TEXT UNDER STUDY —
Cameron Rigby

Personal information
- Born: 1 May 1978 (age 47) Melbourne, Victoria, Australia
- Listed height: 201 cm (6 ft 7 in)
- Listed weight: 115 kg (254 lb)

Career information
- College: Bradley (1996–1997); San Diego (1998–2001);
- NBA draft: 2001: undrafted
- Playing career: 1999–2011
- Position: Forward

Career history
- 1999–2000: Ballarat Miners
- 2001: Knox Raiders
- 2001–2003: Canberra Cannons
- 2002: Diamond Valley Eagles
- 2003: Hobart Chargers
- 2003–2004: Hunter Pirates
- 2004: Dandenong Rangers
- 2004–2005: Wollongong Hawks
- 2005: Mildura Mavericks
- 2005–2007: West Sydney Razorbacks
- 2007–2008: Bendigo Braves
- 2007–2008: Wollongong Hawks
- 2009–2011: Knox Raiders

Career highlights
- SEABL East champion (2004); 2× SEABL East Grand Final MVP (2004, 2005); All-SEABL East Team (2008);

= Cameron Rigby =

Australian basketball player

Cameron Rigby (born 1 May 1978) is an Australian former professional basketball player.

EXERCISE BRIEF —
Write out the Cameron Rigby profile word for word, in full.

Structured pose outputs —
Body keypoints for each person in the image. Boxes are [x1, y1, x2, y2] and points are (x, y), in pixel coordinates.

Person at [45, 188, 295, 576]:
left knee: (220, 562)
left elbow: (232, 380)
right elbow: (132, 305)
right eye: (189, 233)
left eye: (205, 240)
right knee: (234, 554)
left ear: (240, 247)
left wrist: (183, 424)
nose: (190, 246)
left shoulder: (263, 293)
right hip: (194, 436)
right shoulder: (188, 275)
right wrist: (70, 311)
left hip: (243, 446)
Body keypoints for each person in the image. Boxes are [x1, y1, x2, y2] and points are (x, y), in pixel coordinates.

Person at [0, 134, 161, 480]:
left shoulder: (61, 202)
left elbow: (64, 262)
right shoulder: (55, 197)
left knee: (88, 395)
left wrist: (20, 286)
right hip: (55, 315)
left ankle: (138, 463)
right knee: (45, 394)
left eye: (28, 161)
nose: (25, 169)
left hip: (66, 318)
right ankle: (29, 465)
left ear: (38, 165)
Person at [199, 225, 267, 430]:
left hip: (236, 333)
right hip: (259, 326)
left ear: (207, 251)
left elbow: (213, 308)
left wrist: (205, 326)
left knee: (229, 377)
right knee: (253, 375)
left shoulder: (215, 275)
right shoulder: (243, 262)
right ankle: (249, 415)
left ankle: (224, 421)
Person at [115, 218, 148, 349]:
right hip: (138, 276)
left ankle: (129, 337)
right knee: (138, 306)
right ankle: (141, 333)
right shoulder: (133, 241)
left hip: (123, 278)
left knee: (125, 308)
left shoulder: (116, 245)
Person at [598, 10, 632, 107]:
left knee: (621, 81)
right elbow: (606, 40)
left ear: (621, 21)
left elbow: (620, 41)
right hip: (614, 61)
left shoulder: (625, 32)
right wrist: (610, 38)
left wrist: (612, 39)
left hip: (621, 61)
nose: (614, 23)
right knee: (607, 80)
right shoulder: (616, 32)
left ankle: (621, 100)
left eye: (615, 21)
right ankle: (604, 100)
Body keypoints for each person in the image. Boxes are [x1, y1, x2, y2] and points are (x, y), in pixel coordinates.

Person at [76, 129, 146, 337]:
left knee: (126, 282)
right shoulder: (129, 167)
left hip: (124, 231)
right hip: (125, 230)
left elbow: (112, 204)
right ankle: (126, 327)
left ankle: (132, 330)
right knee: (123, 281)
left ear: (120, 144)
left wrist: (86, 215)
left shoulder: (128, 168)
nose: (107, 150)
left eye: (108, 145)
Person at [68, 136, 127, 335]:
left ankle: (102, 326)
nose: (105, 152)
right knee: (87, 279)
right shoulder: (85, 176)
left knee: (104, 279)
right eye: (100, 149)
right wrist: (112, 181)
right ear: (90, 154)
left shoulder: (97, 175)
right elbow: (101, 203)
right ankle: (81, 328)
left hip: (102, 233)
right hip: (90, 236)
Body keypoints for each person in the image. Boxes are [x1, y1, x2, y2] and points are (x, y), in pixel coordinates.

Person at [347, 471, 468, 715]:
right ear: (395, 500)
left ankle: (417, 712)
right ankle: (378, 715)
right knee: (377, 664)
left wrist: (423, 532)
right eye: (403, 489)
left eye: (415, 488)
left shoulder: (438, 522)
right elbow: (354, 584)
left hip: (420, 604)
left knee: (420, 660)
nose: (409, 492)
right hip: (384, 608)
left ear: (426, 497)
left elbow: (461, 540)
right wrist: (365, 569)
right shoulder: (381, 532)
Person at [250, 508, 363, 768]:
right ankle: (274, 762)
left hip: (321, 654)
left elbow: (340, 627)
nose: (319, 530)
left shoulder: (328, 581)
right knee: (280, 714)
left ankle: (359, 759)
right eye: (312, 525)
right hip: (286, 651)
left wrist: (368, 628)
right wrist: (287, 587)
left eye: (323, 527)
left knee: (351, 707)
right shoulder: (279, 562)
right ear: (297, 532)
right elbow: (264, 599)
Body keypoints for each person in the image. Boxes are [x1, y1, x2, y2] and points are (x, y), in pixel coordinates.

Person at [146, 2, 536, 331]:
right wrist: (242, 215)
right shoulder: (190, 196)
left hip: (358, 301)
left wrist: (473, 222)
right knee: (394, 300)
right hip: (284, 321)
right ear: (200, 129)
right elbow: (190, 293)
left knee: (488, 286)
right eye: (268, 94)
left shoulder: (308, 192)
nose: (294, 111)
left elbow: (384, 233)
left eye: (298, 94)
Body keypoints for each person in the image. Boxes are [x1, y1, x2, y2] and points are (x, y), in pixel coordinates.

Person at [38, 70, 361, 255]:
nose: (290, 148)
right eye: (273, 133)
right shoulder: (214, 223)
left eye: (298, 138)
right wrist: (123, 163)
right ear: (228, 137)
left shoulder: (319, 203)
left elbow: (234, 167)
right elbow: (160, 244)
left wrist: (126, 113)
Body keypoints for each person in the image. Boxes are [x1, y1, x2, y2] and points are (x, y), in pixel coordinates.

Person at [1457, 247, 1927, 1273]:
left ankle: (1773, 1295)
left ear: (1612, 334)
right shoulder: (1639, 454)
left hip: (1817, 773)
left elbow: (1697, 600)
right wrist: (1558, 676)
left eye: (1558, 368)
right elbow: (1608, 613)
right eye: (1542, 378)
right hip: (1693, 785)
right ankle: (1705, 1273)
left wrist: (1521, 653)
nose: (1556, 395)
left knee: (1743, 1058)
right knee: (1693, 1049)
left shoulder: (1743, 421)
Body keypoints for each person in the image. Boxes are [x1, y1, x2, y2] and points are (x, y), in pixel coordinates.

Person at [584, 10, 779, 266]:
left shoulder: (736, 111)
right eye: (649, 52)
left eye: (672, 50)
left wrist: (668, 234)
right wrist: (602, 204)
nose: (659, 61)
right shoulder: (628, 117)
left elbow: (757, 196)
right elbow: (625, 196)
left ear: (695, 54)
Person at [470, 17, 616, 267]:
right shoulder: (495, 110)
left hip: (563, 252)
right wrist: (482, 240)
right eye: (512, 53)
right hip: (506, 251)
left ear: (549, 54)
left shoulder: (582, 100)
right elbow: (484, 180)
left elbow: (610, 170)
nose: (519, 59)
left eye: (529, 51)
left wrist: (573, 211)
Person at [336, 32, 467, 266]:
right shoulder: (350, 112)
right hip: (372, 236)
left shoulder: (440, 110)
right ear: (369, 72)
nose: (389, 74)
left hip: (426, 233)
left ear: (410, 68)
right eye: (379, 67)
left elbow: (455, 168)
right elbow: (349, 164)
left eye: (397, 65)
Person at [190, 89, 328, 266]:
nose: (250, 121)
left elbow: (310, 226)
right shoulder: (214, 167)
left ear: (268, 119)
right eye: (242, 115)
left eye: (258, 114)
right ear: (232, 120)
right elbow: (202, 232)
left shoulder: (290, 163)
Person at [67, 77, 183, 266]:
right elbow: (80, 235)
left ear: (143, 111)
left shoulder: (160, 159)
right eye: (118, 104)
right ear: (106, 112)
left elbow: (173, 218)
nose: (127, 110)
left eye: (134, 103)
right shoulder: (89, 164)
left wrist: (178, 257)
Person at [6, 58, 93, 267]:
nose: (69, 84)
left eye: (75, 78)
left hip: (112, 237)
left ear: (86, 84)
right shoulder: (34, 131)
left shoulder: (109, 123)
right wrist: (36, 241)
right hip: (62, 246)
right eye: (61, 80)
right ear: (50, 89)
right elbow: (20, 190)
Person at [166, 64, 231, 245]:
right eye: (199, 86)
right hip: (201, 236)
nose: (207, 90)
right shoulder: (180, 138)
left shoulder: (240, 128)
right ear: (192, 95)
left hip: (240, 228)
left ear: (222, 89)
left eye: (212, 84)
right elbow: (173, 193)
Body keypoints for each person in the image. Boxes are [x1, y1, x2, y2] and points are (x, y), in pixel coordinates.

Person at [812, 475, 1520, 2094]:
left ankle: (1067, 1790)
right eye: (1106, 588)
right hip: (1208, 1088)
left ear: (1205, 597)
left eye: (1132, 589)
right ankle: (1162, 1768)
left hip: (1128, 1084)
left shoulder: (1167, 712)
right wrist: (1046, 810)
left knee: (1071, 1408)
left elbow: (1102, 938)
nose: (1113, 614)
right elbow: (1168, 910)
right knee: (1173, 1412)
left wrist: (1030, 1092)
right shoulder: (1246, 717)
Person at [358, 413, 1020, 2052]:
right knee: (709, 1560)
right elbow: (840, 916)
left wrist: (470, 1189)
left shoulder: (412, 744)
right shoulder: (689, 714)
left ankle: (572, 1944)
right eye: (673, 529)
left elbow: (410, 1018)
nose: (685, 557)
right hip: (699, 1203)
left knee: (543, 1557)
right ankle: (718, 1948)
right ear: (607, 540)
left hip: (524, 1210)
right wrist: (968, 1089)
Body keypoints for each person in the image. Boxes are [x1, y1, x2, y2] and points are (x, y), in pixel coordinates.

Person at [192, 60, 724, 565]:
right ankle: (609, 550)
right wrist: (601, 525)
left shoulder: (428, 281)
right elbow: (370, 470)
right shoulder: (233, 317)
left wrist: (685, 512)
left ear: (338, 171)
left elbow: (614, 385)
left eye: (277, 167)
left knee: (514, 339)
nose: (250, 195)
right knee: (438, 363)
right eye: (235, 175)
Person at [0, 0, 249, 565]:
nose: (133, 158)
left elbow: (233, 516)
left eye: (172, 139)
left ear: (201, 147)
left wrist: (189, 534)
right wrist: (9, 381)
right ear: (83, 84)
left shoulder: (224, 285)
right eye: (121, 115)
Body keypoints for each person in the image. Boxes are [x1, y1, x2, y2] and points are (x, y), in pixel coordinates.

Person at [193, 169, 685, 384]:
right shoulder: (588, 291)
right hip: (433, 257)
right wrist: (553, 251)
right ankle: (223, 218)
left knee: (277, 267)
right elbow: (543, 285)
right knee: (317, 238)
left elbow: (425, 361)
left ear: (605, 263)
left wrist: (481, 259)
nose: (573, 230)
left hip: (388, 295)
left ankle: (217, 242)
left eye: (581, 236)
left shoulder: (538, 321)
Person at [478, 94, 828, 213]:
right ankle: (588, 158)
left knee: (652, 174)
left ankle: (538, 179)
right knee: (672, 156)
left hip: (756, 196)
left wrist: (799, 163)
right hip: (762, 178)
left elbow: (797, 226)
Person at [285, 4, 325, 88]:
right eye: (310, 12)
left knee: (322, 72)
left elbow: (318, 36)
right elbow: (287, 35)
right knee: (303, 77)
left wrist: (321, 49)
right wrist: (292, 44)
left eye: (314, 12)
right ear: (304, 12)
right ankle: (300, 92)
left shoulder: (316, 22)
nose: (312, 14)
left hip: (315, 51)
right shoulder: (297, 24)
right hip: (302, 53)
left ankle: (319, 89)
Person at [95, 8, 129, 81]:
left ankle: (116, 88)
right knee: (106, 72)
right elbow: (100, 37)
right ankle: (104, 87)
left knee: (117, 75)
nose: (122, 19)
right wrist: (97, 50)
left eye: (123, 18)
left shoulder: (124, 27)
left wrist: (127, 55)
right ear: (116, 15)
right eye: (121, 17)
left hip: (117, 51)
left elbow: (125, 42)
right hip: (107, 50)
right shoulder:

ANSWER TO THIS EXERCISE —
Cameron Rigby

Personal information
- Born: 1 May 1978 (age 47) Melbourne, Victoria, Australia
- Listed height: 201 cm (6 ft 7 in)
- Listed weight: 115 kg (254 lb)

Career information
- College: Bradley (1996–1997); San Diego (1998–2001);
- NBA draft: 2001: undrafted
- Playing career: 1999–2011
- Position: Forward

Career history
- 1999–2000: Ballarat Miners
- 2001: Knox Raiders
- 2001–2003: Canberra Cannons
- 2002: Diamond Valley Eagles
- 2003: Hobart Chargers
- 2003–2004: Hunter Pirates
- 2004: Dandenong Rangers
- 2004–2005: Wollongong Hawks
- 2005: Mildura Mavericks
- 2005–2007: West Sydney Razorbacks
- 2007–2008: Bendigo Braves
- 2007–2008: Wollongong Hawks
- 2009–2011: Knox Raiders

Career highlights
- SEABL East champion (2004); 2× SEABL East Grand Final MVP (2004, 2005); All-SEABL East Team (2008);

= Cameron Rigby =

Australian basketball player

Cameron Rigby (born 1 May 1978) is an Australian former professional basketball player.